For this, you should define the two input types separately, let's say T1 and T2 (and one or two of the operands is a Vector of it). You don't want to simply use the scalar type (for vector * scalar, or scalar * vector operation) as the result, otherwise it might be converted (see my 3rd example: The result would then be Vector<int>.
The above can be done using decltype to find the third (result) type.

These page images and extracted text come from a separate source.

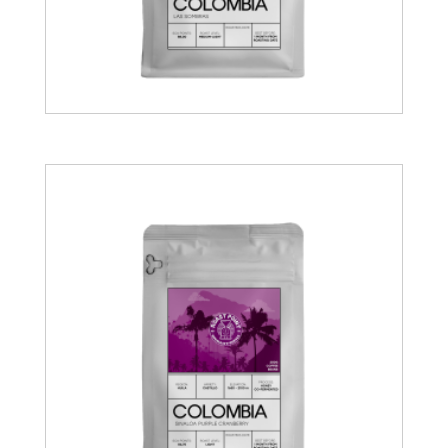
13.00
€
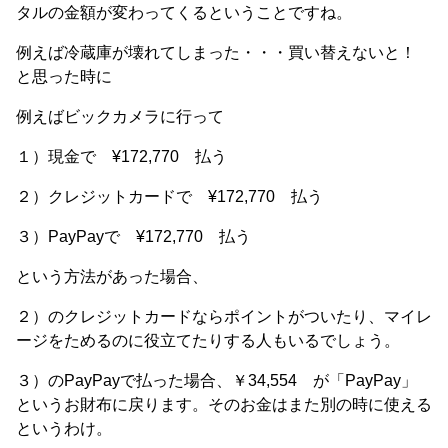
タルの金額が変わってくるということですね。
例えば冷蔵庫が壊れてしまった・・・買い替えないと！
と思った時に
例えばビックカメラに行って
１）現金で
¥172,770 払う
２）クレジットカードで
¥172,770 払う
３）PayPayで
¥172,770 払う
という方法があった場合、
２）のクレジットカードならポイントがついたり、マイレ
ージをためるのに役立てたりする人もいるでしょう。
３）のPayPayで払った場合、￥34,554 が「PayPay」
というお財布に戻ります。そのお金はまた別の時に使える
というわけ。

For simplicity, define the operator as a non-member:
template<typename T1, typename T2, typename T3 = decltype(std::declval<T1>() * std::declval<T2>())>
Vector<T3> operator*(const Vector<T1>& lhs, const T2 & scalar) // inner product
{
Vector<T3> result;
//...
return result;
}
The interesting part is
T3 = decltype(std::declval<T1>() * std::declval<T2>())
Here, we find the type T3 using the other two types T1 and T2. First, we construct two values with unimportant value (the std::declval function is a helper function returning the type given as a template parameter). Then we multiply those values, but again the result is unimportant; we're only interested in the type. That's what the third part does: decltype gives you the type of the expression (without evaluating it).

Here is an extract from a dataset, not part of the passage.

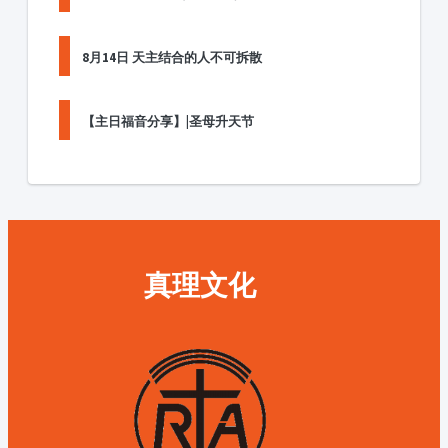
8月14日 天主结合的人不可拆散
【主日福音分享】|圣母升天节
真理文化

The other operators can be implemented analogous.
In order to make those operators friends, you need the syntax
template<...> friend ...
as seen in Danvil's answer.
The friend declaration should look like this:
template<class S>
class Vector
{
private:
std::vector<S> base;
public:
template<class T> friend T operator*(const Vector<T>& lhs, const Vector<T>& rhs); // inner product
template<class T> friend Vector<T> operator*(const T scalar); // vector*scalar
template<class T> friend Vector<T> operator*(const T scalar, const Vector<T>& rhs); // scalar*vector
};
And the rest of the code like this:
template<class T>
T operator*(const Vector<T>& lhs, const Vector<T>& rhs) // inner product
{
assert( lhs.base.size() == rhs.base.size() );
Vector<T> result;
result.base.reserve(lhs.base.size());
std::transform( lhs.base.begin(), lhs.base.end(), rhs.base.begin(), std::back_inserter(result.base), std::multiplies<T>() );
return result;
}
template<class T>
Vector<T> operator*(const Vector<T>& lhs, const T scalar) // vector*scalar
{
return scalar*lhs;
}
template<class T>
Vector<T> operator*(const T scalar, const Vector<T>& rhs) // scalar*vector
{
Vector<T> result;
result.base.reserve(rhs.base.size());
std::transform( rhs.base.begin(), rhs.base.end(), std::back_inserter(result.base), std::bind1st(std::multiplies<T>(), scalar) );
return result;
}
You can add more template parameters as such:
template<class T, class S>
Vector<S> Vector<T>::operator*(const S scalar)
and make sure you use S for the scalar type and T for the vector element type in the correct places in the function body.